For the Sudeley exhibition, Paul Fryer made a work entitled 'Perpetual Study in Defeat', or 'star in a jar' as Fryer refers to it. This ball of glowing, superheated plasma, first developed as a possible means of nuclear fusion, was installed in Sudeley's chapel beside the marble tomb of Katherine Parr.
Fryer is working again with Mollie Dent-Brocklehurst this October for a show she is curating with Damien Hirst's company Science. The exhibition, yet to have a title, opens on 9 October in a large Georgian house at 33 Portland Place in London.
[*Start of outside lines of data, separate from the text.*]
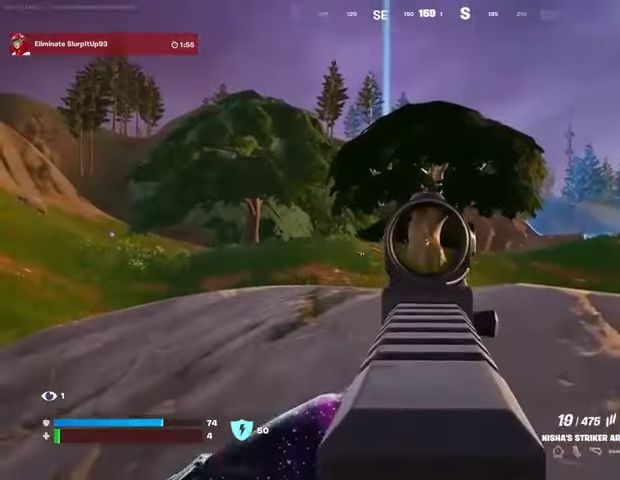
{"buttons": ["L2", "R2"], "left_stick": "center", "right_stick": "down", "events": []}
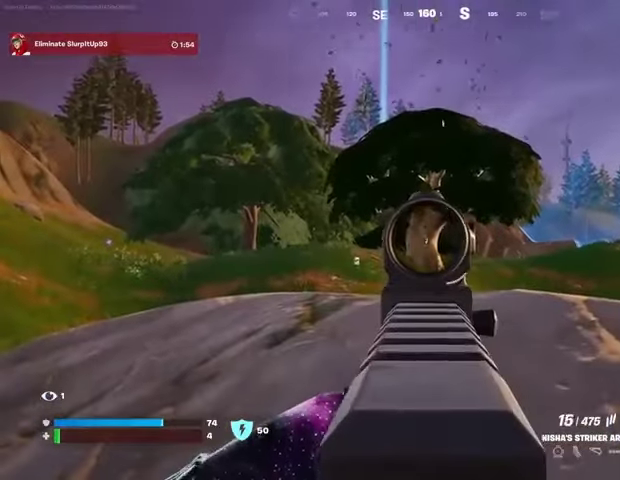
{"buttons": ["R3"], "left_stick": "center", "right_stick": "center", "events": [[400, "L1", "down"], [400, "L2", "up"], [400, "R2", "up"], [467, "L1", "up"], [500, "R3", "down"], [500, "right_stick", "center"]]}
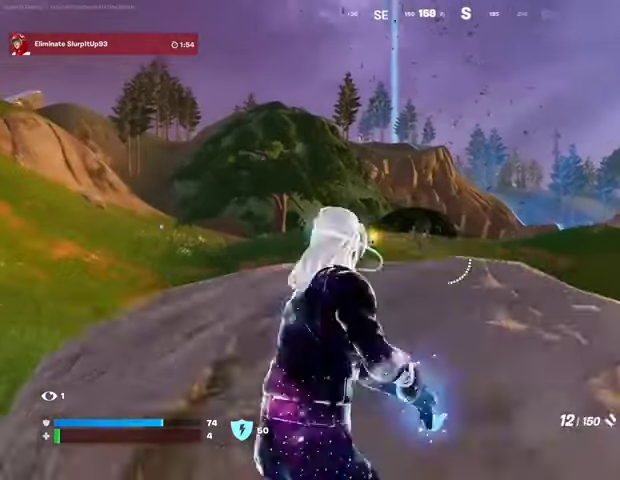
{"buttons": ["L2"], "left_stick": "center", "right_stick": "center", "events": [[33, "L1", "down"], [67, "R3", "up"], [100, "L1", "up"], [300, "R3", "down"], [333, "L2", "down"], [367, "R3", "up"]]}
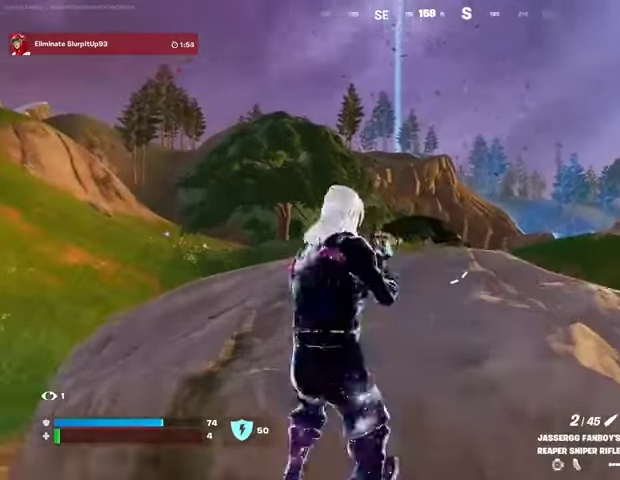
{"buttons": ["L2"], "left_stick": "center", "right_stick": "center", "events": [[200, "right_stick", "up-right"], [267, "right_stick", "center"]]}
Paul Fryer is also preparing work for his first show in Berlin which will also be the inaugural exhibition for a new 16,000 square foot gallery on Kochstrasse near Checkpoint Charlie. The show, called 'Radiations', opens at Julius Werner Berlin on 1 October. Julius Werner, the son of the Cologne dealer Michael Werner, will focus on contemporary installation and painting in his new gallery.
Galerie JGM in Paris has commissioned Paul Fryer to create new work for a group show curated by Daniel Chadwick which opens on 28 September. Fryer is also making new work for an exhibition in Miami at the Chris Ingalls gallery in January, which will be a joint show with the painter Wolfe Lienkewicz.
If you can't wait until then you can see Paul Fryer's lightning machine sculpture Deus Ex Machina at the Serpentine this November in an exhibition devoted to the private art collection of Damien Hirst, with whom Paul Fryer was at art school in Leeds and who illustrated Fryer's book of poems Don't Be So? published in 2002.